— WORK TO BE COMPLETED —
Can you copy out the records below word for word, from the start through the line that contains "Time indicated: 4:39", including that line?

— MATERIAL PROVIDED —

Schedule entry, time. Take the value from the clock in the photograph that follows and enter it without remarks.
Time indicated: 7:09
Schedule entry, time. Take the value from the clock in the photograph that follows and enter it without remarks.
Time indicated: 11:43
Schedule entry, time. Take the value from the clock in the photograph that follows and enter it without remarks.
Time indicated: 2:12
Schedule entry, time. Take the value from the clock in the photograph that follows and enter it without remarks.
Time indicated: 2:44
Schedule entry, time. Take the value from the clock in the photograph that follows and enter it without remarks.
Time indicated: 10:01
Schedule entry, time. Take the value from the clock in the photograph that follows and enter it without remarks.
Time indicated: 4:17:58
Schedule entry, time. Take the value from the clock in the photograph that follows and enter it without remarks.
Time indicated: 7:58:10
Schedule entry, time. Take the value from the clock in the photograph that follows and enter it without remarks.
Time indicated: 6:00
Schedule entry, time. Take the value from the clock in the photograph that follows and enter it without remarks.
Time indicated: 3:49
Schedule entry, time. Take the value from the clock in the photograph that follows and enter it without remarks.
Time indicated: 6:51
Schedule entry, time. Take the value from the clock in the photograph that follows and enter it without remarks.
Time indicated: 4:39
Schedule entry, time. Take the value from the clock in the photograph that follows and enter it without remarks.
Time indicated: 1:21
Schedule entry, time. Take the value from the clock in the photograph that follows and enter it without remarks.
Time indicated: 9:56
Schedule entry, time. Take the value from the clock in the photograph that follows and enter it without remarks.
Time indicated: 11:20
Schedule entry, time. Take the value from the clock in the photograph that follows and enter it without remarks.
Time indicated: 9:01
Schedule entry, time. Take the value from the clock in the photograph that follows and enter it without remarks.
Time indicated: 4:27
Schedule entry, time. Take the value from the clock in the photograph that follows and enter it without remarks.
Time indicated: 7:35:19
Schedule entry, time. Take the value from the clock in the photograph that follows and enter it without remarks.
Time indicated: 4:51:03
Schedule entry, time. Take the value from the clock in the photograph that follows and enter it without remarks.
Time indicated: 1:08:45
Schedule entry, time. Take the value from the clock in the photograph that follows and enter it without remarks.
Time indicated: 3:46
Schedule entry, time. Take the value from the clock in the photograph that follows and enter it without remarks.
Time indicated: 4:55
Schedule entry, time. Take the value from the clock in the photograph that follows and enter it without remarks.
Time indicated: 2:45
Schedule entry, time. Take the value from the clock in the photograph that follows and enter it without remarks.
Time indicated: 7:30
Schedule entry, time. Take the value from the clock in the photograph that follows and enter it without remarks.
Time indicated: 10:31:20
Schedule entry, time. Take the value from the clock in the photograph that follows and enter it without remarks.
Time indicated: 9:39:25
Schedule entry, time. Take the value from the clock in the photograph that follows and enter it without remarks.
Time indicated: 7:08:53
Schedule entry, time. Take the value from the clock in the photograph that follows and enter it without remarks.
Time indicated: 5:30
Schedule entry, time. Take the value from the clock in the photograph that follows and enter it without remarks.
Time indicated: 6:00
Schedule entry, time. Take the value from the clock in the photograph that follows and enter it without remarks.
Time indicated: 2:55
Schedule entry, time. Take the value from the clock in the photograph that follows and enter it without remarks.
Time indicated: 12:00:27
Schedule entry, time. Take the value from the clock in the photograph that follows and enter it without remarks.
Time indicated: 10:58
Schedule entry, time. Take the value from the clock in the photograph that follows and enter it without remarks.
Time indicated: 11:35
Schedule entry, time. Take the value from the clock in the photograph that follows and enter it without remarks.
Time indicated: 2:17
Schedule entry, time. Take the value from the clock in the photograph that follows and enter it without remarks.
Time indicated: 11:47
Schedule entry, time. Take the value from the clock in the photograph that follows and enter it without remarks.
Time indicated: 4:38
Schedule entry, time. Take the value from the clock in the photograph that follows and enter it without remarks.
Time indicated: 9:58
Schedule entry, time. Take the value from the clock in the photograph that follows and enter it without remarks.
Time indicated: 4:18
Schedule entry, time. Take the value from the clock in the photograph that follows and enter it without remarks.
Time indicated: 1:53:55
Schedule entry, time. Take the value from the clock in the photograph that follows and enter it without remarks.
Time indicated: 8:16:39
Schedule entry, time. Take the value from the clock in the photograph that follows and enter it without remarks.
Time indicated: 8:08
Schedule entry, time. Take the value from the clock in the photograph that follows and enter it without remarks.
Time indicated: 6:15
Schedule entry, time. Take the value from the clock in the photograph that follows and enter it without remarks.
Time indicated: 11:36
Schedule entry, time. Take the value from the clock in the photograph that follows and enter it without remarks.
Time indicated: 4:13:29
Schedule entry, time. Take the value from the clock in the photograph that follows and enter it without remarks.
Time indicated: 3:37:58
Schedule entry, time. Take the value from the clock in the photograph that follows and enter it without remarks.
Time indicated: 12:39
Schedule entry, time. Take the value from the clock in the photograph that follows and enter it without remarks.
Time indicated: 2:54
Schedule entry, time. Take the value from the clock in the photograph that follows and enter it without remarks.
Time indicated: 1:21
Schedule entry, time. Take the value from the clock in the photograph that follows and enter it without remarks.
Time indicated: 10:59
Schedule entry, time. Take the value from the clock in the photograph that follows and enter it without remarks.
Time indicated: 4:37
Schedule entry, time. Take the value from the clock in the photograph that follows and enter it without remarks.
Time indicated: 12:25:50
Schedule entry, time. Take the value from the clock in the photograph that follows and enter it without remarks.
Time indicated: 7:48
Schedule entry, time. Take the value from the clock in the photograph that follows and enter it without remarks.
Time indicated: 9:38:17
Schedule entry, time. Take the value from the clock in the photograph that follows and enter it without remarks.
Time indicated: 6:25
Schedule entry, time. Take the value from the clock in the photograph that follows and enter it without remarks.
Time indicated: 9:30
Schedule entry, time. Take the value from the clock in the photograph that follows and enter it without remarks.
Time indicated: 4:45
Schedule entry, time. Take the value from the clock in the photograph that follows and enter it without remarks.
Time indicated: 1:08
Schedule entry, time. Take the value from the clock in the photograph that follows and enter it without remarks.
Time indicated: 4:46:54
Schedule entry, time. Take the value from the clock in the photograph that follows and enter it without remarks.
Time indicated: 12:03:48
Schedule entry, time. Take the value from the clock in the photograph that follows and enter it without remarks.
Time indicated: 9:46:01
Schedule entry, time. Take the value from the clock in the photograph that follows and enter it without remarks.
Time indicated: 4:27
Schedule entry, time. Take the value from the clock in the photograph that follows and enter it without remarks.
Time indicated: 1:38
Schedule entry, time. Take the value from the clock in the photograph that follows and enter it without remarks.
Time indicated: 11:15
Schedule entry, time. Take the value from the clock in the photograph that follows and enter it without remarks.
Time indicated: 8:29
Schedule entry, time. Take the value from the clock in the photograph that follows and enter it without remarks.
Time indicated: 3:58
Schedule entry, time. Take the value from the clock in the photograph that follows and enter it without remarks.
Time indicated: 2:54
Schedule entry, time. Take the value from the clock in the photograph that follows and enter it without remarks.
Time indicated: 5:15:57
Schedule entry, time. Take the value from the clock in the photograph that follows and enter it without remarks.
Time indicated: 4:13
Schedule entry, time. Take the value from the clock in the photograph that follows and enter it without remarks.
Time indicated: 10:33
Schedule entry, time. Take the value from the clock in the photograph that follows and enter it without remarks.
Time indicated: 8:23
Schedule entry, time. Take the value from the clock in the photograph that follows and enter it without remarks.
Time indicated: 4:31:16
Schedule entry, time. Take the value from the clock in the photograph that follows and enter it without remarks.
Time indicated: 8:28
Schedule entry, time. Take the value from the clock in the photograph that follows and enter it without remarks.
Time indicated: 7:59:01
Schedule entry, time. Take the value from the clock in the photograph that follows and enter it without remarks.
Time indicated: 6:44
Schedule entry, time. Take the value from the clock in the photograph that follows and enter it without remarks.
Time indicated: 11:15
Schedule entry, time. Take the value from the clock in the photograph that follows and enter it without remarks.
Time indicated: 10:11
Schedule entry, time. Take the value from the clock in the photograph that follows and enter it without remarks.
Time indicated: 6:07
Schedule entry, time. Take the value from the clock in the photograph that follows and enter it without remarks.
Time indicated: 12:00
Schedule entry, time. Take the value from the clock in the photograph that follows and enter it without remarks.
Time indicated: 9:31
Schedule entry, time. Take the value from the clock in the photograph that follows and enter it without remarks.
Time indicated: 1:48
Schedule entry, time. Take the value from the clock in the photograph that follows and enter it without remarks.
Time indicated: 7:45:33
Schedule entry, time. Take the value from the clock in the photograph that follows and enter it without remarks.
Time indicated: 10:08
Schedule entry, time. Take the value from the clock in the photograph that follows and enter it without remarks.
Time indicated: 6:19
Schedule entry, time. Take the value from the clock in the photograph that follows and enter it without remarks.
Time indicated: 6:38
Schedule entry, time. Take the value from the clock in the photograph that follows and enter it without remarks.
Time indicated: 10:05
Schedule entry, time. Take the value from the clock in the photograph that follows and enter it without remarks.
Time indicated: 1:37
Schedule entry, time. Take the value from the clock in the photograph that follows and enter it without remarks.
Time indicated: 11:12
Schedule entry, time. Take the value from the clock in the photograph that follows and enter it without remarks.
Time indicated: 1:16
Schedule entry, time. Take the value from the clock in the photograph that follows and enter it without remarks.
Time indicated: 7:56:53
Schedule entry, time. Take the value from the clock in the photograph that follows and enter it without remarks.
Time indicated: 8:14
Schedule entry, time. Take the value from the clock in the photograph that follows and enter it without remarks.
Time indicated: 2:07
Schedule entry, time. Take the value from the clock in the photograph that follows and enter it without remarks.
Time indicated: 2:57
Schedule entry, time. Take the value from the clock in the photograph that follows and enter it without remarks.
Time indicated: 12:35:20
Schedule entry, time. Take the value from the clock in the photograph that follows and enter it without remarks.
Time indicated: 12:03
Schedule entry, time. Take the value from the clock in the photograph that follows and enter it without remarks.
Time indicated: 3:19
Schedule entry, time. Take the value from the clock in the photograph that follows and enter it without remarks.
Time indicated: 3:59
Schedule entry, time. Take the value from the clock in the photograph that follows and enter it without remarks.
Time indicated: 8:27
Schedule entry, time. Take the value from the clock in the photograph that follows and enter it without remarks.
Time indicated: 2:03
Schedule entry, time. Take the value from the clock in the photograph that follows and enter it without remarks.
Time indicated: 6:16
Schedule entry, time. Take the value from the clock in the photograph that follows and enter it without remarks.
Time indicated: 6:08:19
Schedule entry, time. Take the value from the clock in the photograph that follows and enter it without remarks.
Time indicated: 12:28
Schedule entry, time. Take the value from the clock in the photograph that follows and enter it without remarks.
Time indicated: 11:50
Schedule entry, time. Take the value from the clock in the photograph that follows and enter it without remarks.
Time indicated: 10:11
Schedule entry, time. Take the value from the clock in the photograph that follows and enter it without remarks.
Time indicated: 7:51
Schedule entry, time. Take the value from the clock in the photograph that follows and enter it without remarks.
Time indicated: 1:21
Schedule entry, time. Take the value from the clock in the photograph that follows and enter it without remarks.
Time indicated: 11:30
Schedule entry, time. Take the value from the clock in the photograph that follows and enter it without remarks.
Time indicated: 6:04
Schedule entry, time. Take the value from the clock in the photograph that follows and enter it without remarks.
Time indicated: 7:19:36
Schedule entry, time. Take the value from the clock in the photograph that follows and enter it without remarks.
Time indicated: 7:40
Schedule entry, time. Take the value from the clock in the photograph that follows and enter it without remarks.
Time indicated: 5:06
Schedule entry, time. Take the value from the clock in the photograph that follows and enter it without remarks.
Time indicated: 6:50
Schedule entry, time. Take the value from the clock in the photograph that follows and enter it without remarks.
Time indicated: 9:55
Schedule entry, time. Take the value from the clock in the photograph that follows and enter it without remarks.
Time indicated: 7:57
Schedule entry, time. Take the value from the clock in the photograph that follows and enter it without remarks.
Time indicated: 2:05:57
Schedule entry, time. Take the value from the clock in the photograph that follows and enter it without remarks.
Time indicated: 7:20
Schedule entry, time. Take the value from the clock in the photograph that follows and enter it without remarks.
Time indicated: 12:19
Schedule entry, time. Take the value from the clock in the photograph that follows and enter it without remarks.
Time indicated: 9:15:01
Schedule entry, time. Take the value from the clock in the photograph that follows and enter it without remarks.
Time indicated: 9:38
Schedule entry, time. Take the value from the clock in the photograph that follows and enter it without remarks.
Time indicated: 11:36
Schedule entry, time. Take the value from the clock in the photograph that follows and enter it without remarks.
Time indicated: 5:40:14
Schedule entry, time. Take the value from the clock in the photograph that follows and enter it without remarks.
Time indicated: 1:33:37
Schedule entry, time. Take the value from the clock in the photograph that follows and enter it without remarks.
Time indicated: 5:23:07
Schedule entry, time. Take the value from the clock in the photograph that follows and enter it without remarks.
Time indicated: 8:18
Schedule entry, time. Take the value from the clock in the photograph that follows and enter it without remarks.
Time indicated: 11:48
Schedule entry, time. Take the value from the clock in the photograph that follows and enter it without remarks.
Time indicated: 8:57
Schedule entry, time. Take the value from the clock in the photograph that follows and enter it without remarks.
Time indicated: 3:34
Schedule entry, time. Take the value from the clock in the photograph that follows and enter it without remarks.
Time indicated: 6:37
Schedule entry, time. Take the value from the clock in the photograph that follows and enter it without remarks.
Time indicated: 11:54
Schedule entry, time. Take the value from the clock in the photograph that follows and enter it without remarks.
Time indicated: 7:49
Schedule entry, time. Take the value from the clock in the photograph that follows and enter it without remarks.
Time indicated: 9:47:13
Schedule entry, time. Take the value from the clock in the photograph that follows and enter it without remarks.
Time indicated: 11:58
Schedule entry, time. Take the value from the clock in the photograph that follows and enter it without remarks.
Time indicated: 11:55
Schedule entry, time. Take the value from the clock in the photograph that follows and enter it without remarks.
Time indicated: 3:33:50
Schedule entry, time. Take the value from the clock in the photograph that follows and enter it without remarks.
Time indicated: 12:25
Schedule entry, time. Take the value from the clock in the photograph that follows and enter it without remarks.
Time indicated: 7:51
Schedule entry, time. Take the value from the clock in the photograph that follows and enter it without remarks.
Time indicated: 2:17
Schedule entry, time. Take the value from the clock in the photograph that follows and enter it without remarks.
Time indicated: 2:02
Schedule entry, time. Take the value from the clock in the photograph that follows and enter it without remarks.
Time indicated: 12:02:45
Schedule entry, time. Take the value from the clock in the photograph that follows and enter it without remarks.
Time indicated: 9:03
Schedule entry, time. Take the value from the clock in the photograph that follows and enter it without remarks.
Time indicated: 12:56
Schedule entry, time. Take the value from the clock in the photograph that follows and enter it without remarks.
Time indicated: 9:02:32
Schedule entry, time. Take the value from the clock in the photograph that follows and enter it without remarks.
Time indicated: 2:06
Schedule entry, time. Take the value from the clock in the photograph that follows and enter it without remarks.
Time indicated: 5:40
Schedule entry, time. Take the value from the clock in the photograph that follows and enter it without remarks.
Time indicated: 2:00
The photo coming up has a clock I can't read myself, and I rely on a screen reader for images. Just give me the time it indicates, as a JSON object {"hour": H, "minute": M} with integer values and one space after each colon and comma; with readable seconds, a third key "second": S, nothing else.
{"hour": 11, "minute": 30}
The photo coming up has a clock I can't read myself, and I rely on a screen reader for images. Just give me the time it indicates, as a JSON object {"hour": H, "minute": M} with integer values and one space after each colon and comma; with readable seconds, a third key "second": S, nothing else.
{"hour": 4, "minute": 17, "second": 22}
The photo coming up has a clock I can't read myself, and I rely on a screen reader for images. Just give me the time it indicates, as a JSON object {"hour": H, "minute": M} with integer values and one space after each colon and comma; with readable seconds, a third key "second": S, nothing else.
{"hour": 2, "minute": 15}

— THE RESPONSE —
Schedule entry, time. Take the value from the clock in the photograph that follows and enter it without remarks.
Time indicated: 7:09
Schedule entry, time. Take the value from the clock in the photograph that follows and enter it without remarks.
Time indicated: 11:43
Schedule entry, time. Take the value from the clock in the photograph that follows and enter it without remarks.
Time indicated: 2:12
Schedule entry, time. Take the value from the clock in the photograph that follows and enter it without remarks.
Time indicated: 2:44
Schedule entry, time. Take the value from the clock in the photograph that follows and enter it without remarks.
Time indicated: 10:01
Schedule entry, time. Take the value from the clock in the photograph that follows and enter it without remarks.
Time indicated: 4:17:58
Schedule entry, time. Take the value from the clock in the photograph that follows and enter it without remarks.
Time indicated: 7:58:10
Schedule entry, time. Take the value from the clock in the photograph that follows and enter it without remarks.
Time indicated: 6:00
Schedule entry, time. Take the value from the clock in the photograph that follows and enter it without remarks.
Time indicated: 3:49
Schedule entry, time. Take the value from the clock in the photograph that follows and enter it without remarks.
Time indicated: 6:51
Schedule entry, time. Take the value from the clock in the photograph that follows and enter it without remarks.
Time indicated: 4:39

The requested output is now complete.